To call me a fishing guide would be an insult to the profession, but I have dabbled in taking family and friends out for day-trips of adventure. My first “customer” was a hulking brute with arms the size of hams and legs like small tree trunks. His vocabulary consisted mainly of grunts and snorts, and he had a strange habit of flexing his muscles like Arnold Schwarzenegger every time he hoisted a fish for a photo.
The only reason I would agree to fish with someone who could squeeze me into a soup can was because I had to. He was my brother, Joe.
We arrived at the boat launch early one morning, and Joe snarled at me, “I hope you know what you’re doing.” All we had in the boat, besides our fishing gear, was a borrowed 6-horsepower Evinrude (that was probably built during The Great Depression) and a 7-foot-long monstrosity I had dubbed “the push pole.”
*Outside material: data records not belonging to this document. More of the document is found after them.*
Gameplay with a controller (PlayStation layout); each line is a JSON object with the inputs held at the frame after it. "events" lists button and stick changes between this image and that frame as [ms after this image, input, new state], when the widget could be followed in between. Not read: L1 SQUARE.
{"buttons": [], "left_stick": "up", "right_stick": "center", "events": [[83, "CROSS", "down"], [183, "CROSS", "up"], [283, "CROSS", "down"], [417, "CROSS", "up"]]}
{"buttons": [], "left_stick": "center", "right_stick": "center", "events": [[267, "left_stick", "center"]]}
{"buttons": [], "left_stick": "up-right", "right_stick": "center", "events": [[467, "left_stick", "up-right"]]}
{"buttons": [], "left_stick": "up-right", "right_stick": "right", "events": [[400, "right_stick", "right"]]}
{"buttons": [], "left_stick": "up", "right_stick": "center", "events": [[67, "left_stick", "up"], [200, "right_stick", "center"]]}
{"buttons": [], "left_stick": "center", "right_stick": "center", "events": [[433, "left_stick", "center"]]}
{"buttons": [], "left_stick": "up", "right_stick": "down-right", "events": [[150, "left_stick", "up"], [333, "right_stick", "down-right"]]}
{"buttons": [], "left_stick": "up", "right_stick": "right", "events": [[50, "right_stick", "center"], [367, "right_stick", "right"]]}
I designed it after watching too many saltwater fishing shows on cable TV, imagining we could pole our way through shallow water searching for the dark shadows of hungry fish.
To the untrained eye, the push pole was simply two aluminum shafts adjoined with duct tape, but to me it was the tool of a professional guide. Looking back, it was a near disaster in the making.
The morning started out just fine. The motor fired up without a hitch and we left the dock in a cloud of exhaust smoke. The old Evinrude gallantly pushed us upriver with the front of the boat bogged down by Joe’s considerable bulk.
We came to a railroad crossing with large stone abutments, a perfect place to try for some smallmouth bass. Joe cast a Rapala toward shore and popped a nice bronzeback right away. After that, he continued to catch one bass after another while I managed to snag nothing but rocks, trees and the occasional backlash.
I kept my composure through all of this and soon decided it was time to switch fishing holes.
That’s when it happened. The ancient motor refused to turn over no matter how many times I pulled the cord. The current was getting swift and taking us toward a treacherous fork in the river; one way led back to the safety of the launch, the other to a small dam and a considerable amount of pain.
Without missing a beat, I grabbed the trusty push pole. To my dismay, we had drifted into a deep part of the river, and the pole wouldn’t touch bottom. “Give me that thing,” roared Joe as he ripped the pole from my grasp. He immediately started using that pole like paddle, his huge muscles whipping the water to a froth.
Miraculously, Joe was able to steer us into the fork that led to the boat launch, and I was never happier that my brother liked to lift weights. When we reached the launch, he glared at me and handed over the remains of the push pole.
It was bent at a 90-degree angle, never to stalk the freshwater flats again and soon to be replaced by a set of oars and an electric trolling motor!
NAFC member Matthew Curatolo is a newspaper reporter and freelance outdoor writer in Ogdensburg, New York. He lives with his wife, Angela, and daughter, Brenna, who both enjoy fishing.